Mountain View replaces Google Wifi

Mountain View replaces Google Wifi

Avni Singhal

Google has been experimenting with many new projects recently – from releasing Google glass and establishing Calico to starting Google Shopping Express, it has been reaching many different parts of the community, affecting most of us in one way or another. However, Google’s newest project, replacing Google WiFi, is most directly relevant to Mountain View community members.

There have been many complaints about the neglected Google Wifi system in Mountain View, which is beset with performance and reliability issues. The system was installed in 2006 and has not been able to keep up with the speed and data demands required by today’s devices. On February 25th, the Mountain View City Council came to an agreement with Google.

The City Council accepted Google’s offer of a $500,000 technology grant. The funds will be used to maintain the new WiFi system the city has installed in the library and in City Hall, and is planning to extend to the Teen Center, Senior Center, Community Center, and Rengstorff Park.

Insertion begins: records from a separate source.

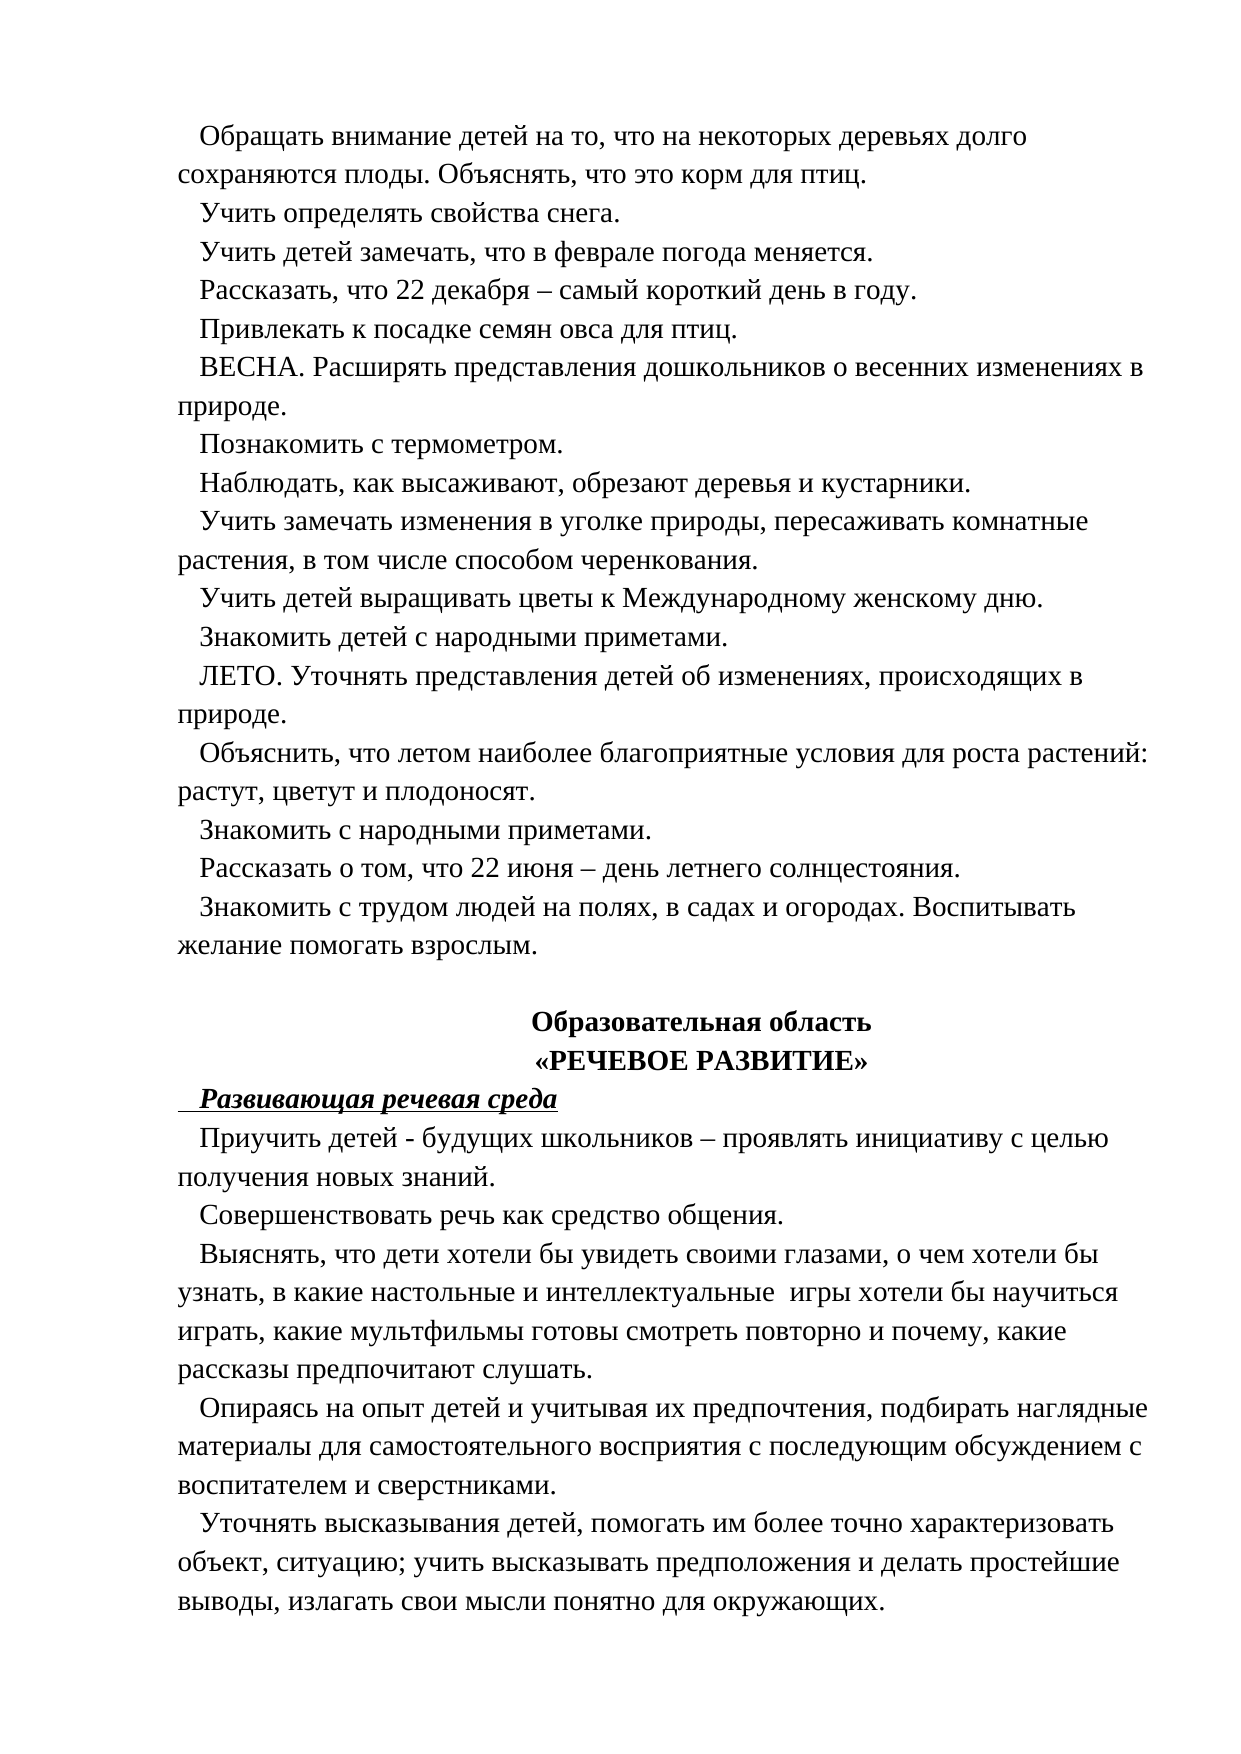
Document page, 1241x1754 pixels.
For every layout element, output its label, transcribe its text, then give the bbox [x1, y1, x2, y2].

text Приучить детей - будущих школьников – проявлять инициативу с целью получения новых знаний. [177, 1120, 1152, 1192]
text Опираясь на опыт детей и учитывая их предпочтения, подбирать наглядные материалы для самостоятельного восприятия с последующим обсуждением с воспитателем и сверстниками. [177, 1390, 1152, 1501]
text Рассказать о том, что 22 июня – день летнего солнцестояния. [177, 850, 1152, 884]
text Учить определять свойства снега. [177, 195, 1152, 229]
text Учить детей выращивать цветы к Международному женскому дню. [177, 581, 1152, 614]
text Учить детей замечать, что в феврале погода меняется. [177, 234, 1152, 267]
text Рассказать, что 22 декабря – самый короткий день в году. [177, 272, 1152, 306]
text «РЕЧЕВОЕ РАЗВИТИЕ» [177, 1043, 1152, 1077]
text Учить замечать изменения в уголке природы, пересаживать комнатные растения, в том числе способом черенкования. [177, 503, 1152, 576]
text ВЕСНА. Расширять представления дошкольников о весенних изменениях в природе. [177, 349, 1152, 421]
text Обращать внимание детей на то, что на некоторых деревьях долго сохраняются плоды. Объяснять, что это корм для птиц. [177, 118, 1152, 190]
text Наблюдать, как высаживают, обрезают деревья и кустарники. [177, 465, 1152, 498]
text ЛЕТО. Уточнять представления детей об изменениях, происходящих в природе. [177, 658, 1152, 730]
text Знакомить с трудом людей на полях, в садах и огородах. Воспитывать желание помогать взрослым. [177, 889, 1152, 961]
text Знакомить детей с народными приметами. [177, 619, 1152, 653]
text Образовательная область [177, 1004, 1152, 1038]
text Привлекать к посадке семян овса для птиц. [177, 311, 1152, 344]
text Развивающая речевая среда [177, 1082, 1152, 1115]
text Уточнять высказывания детей, помогать им более точно характеризовать объект, ситуацию; учить высказывать предположения и делать простейшие выводы, излагать свои мысли понятно для окружающих. [177, 1506, 1152, 1616]
text Выяснять, что дети хотели бы увидеть своими глазами, о чем хотели бы узнать, в какие настольные и интеллектуальные игры хотели бы научиться играть, какие мультфильмы готовы смотреть повторно и почему, какие рассказы предпочитают слушать. [177, 1236, 1152, 1385]
text Знакомить с народными приметами. [177, 812, 1152, 845]
text Познакомить с термометром. [177, 426, 1152, 460]
text Объяснить, что летом наиболее благоприятные условия для роста растений: растут, цветут и плодоносят. [177, 735, 1152, 807]
text Совершенствовать речь как средство общения. [177, 1197, 1152, 1231]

Google is also set to replace its current system with a smaller but more capable network. The City Council approved a new five-year agreement to have Google bring a new and free outdoor WiFi system to the downtown corridor. This downtown corridor covers 18 city blocks and is bordered by El Camino Real, Hope Street, the edges of the train station, and Franklin Street. This agreement means that Google will be dismantling its existing wireless system. Residents using the system have been given a 60 day notice that the system is being taken down.

“We need to provide the tools of success for every one of our residents in this connected world. With this connectivity plan, we have the opportunity to make a significant leap forward by upgrading the WiFi in key areas of Mountain View,” Mayor Chris Clark said.

Additionally, council members are in preliminary discussions over Google’s proposal to bring Google Fiber to Mountain View. The new fiber-optic network could provide a connection up to 100 times faster than the average American broadband speed, bringing us to gigabit speeds. In cities where it is offered, it costs $70 a month with an installation fee up to $300. Mountain View is one of the 34 cities in the nation that could get Google Fiber soon, including Sunnyvale, Palo Alto, Santa Clara, and San Jose locally.

Council member Mike Kasperzak stresses the importance of Google Fiber.

“We are actually becoming a third world country in terms of Internet. In Sweden they are at gigabit speeds up and down at a quarter of the cost of what we pay for 6 megabytes up and down,” Kasperzak said.